Find $f_1$, $f_2$ such that $f_1$ has critical points but $f_2\circ f_1$ does not

Question

I want two smooth functions $f_1$ and $f_2$ such that $f_1$ has critical points but $f_2\circ f_1$ does not.

At first I considered $f_1:\mathbb{R}^2 \to \mathbb{R}$ to be $f_1(x,y)=xy$, and tried to find $f_2:\mathbb{R}\to \mathbb{R}$ such that $f_2 \circ f_1(x,y)=f_2 (xy)$ would be something with constant derivative but I couldn’t get any thing.
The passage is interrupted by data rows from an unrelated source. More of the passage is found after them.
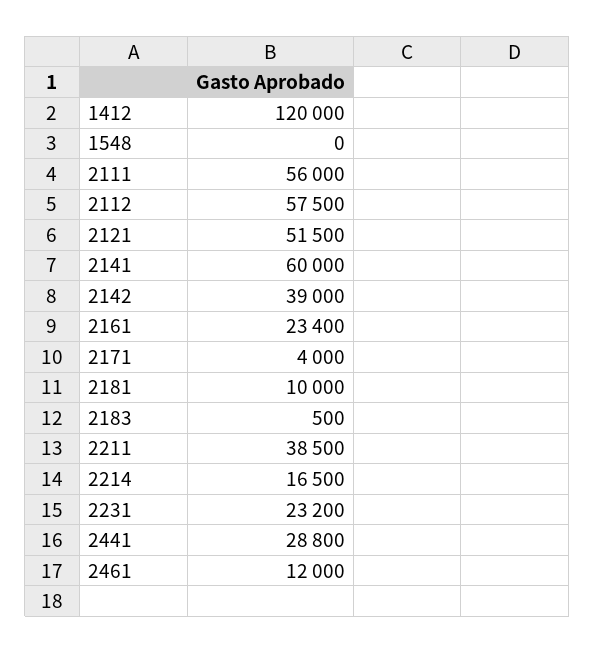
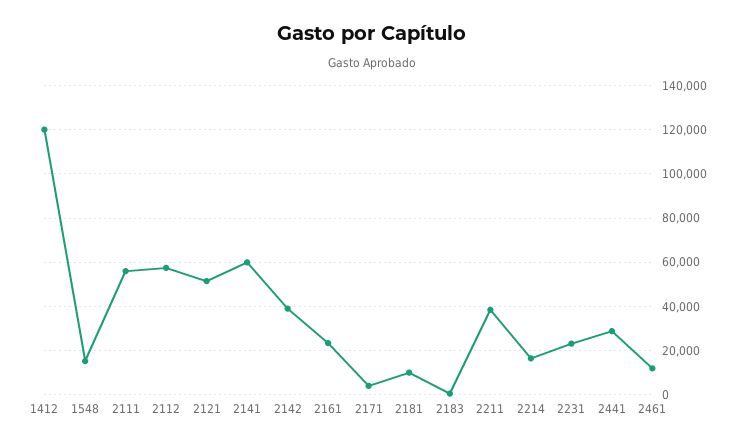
  {
    "1412": 120000,
-   "1548": 0,
+   "1548": 15000,
    "2111": 56000,
    "2112": 57500,
    "2121": 51500,
    "2141": 60000,
    "2142": 39000,
    "2161": 23400,
    "2171": 4000,
    "2181": 10000,
    "2183": 500,
    "2211": 38500,
    "2214": 16500,
    "2231": 23200,
    "2441": 28800,
    "2461": 12000
  }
Then I tried to assume that $f_2 \circ f_1(x,y)=x+y$ and then trying to go backward to find $f_1$ and $f_2$ but no results too.

Any help would be appreciated.

Answer 1

If $f_1$ and $f_2$ are both differentiable functions, it is not possible beucase of the chain rule $(f_2 \circ f_1)' (x) = (f_2' \circ f_1(x)) f_1'(x)$. So if $f_1'(x)=0$ we have $(f_2 \circ f_1)' (x)=0$.

If we allow $f_2$ to be not differentiable, here is a hint to find an example in one variable. Consider $f_1(x)=x^2 sign(x)$, which has a critical point at $x=0$. Can you find $f_2$ such that $f_2 \circ f_1 = Id$ ?